- These little buns are based on one of my poppy seed cakes.
- This amount makes 12 buns made in bun cases.
INGREDIENTS – buns
- 100g butter
- 100g granulated sugar
- 2 eggs
- 120g plain flour
- 1 teaspoon of baking powder
- 3 tablespoons of poppy seeds
- Fine zest of 1 lemon
- Juice of 1 lemon
Topping
- 1 large lemon – rind pared & juice
- 50g granulated sugar & 1 tablespoon of granulated sugar
METHOD
- Pre-heat the oven to GM 4 – 180°C.
- Cream together the butter, sugar and lemon zest.
- Add the eggs, one by one and whisk again.
- Mix the flour with the baking powder.
- Fold in the flour.
- Mix in the lemon juice.
- Fold in the poppy seeds.
- Divide the mixture between 12 bun cases in a bun tray.

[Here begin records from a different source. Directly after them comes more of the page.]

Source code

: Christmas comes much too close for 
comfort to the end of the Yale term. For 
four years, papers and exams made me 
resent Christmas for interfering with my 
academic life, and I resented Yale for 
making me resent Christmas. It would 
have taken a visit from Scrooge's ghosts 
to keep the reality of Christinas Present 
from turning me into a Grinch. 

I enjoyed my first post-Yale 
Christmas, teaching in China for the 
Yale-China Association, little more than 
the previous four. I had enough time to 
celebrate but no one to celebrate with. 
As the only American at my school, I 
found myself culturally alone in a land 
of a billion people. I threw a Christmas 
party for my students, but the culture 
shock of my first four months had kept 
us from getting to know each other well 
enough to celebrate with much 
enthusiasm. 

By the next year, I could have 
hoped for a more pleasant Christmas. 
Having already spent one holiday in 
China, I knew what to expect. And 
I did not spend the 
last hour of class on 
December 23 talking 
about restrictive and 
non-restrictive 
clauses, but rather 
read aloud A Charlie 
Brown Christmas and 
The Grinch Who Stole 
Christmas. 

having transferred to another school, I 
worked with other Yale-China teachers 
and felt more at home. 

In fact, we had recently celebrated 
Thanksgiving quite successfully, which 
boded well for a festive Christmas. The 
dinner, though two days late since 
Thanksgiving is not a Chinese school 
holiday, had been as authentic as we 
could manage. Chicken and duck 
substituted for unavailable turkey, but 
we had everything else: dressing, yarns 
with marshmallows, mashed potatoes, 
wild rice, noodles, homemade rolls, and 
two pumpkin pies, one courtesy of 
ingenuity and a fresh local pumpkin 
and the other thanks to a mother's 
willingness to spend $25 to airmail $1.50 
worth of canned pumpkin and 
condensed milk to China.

- Bake for 25 -30 minutes.
- Leave on a cake rack to cool.
- *
- MEANWHILE
- Take the rind parings and boil them in a little water for 2 minutes.
- Sieve and dry.
- Add these to 1 tablespoon of granulated sugar and mix.
- *
- Mix the lemon juice with the 50g of granulated sugar.
- *
- Divide the topping over the buns.
- Sprinkle parings over the buns.




Heathcote, made in England, cake plate.